48. Change 4.8 tons to pounds.
49. Change 70 ounces to pounds. Express your answer as a fraction reduced to lowest terms.
50. Change 20 ounces to pounds. Express your answer as a fraction reduced to lowest terms.
51. Change 9,560 pounds to tons. Round your answer to the nearest tenth of a ton.
52. Change 9,499 pounds to tons. Round your answer to the nearest tenth of a ton.
53. Change \(2 \frac{1}{2}\) pounds to ounces.
54. Change \(7 \frac{1}{16}\) pounds to ounces.
55. Change 5.9 tons to pounds.
56. Change 2.1 tons to pounds.
57. Change 2.5 tons to ounces.
58. Change 5.3 tons to ounces.
59. Change 8,111 pounds to tons. Round your answer to the nearest tenth of a ton.
60. Change 8,273 pounds to tons. Round your answer to the nearest tenth of a ton.
61. Change 4.5625 pints to fluid ounces.
62. Change 2.9375 pints to fluid ounces.
63. Change 32 fluid ounces to pints.
64. Change 160 fluid ounces to pints.
65. Change 3.7 gallons to pints.
66. Change 2.4 gallons to pints.
67. Change 216 pints to gallons.
68. Change 96 pints to gallons.
69. Change 544 fluid ounces to pints.
70. Change 432 fluid ounces to pints.
71. Change 112 pints to gallons.
72. Change 200 pints to gallons.
73. Change 7.7 gallons to pints.
74. Change 5.7 gallons to pints.
75. Change 3.875 pints to fluid ounces.
76. Change 3 pints to fluid ounces.
77. Change 7.8 years to hours.
78. Change 4.7 years to hours.
79. Change 7.6 years to hours.
80. Change 6.6 years to hours.
81. Change 4,025,005 seconds to days. Round your answer to the nearest tenth of a day.
82. Change 4,672,133 seconds to days. Round your answer to the nearest tenth of a day.
83. Change 37,668 hours to years.
84. Change 40,296 hours to years.
85. Change 22,776 hours to years.
86. Change 29,784 hours to years.
87. Change 96 days to seconds.
88. Change 50 days to seconds.
89. Change 40 days to seconds.
90. Change 10 days to seconds.
91. Change 3,750,580 seconds to days. Round your answer to the nearest tenth of a day.
92. Change 4,493,469 seconds to days. Round your answer to the nearest tenth of a day.
93. Change 367 feet per second to miles per hour. Round your answer to the nearest mile per hour.
94. Change 354 feet per second to miles per hour. Round your answer to the nearest mile per hour.
95. Change 442 feet per second to miles per hour. Round your answer to the nearest mile per hour.
96. Change 388 feet per second to miles per hour. Round your answer to the nearest mile per hour.

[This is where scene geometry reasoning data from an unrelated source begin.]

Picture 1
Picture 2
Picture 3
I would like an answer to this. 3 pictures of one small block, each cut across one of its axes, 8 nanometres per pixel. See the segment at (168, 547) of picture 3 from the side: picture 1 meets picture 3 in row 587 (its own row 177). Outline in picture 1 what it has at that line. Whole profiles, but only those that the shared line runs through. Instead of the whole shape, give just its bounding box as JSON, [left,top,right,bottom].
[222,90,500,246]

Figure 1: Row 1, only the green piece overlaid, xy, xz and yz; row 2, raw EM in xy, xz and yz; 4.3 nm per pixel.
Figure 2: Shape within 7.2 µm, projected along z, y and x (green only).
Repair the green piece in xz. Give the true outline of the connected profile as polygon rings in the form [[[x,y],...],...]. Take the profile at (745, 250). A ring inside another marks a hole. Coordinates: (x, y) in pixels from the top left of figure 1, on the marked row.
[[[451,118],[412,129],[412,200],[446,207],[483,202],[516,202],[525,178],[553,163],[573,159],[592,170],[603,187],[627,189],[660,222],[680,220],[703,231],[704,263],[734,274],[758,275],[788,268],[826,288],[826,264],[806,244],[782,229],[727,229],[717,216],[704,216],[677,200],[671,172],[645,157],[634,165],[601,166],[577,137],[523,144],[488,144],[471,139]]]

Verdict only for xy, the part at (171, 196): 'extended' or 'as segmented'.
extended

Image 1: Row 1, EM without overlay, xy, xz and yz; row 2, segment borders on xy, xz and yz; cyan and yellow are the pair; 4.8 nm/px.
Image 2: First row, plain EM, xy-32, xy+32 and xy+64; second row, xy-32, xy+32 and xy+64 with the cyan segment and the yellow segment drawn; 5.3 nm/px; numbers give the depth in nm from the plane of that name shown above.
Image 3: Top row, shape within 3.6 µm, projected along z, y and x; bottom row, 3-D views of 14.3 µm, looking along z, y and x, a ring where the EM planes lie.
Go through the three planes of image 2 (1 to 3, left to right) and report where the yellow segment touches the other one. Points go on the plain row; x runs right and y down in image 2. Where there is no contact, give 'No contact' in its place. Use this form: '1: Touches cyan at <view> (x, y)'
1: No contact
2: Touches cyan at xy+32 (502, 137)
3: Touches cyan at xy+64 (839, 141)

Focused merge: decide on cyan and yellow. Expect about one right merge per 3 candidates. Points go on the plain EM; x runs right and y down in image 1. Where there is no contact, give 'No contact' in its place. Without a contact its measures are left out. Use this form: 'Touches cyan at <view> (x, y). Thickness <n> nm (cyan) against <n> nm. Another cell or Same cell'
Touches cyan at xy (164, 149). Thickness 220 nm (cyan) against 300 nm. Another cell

97. Change 30 miles per hour to feet per second. Round your answer to the nearest foot per second.
98. Change 99 miles per hour to feet per second. Round your answer to the nearest foot per second.
99. Change 106 miles per hour to feet per second. Round your answer to the nearest foot per second.
100. Change 119 miles per hour to feet per second. Round your answer to the nearest foot per second.
101. Strong man. Famed strongman Joe Rollino, who was still bending quarters with his fingers at age 104, once lifted 3, 200 pounds at Coney Island Amusement Park. How many tons did Joe lift that day? Associated Press-Times-Standard 01/12/10 NYC amusement park strongman, 104, killed by van.
102. Earth day. The amount of time it takes the Earth to rotate once around its axis is one day. How many seconds is that?
103. Water break. “The average age of Washington, DC’s water pipes is 76 years, and they are not alone. Every two minutes, somewhere in the country, a pipe breaks.” How many pipes break each year in the US? New York Times 03/14/10 Saving U.S. water and sewer systems could be costly.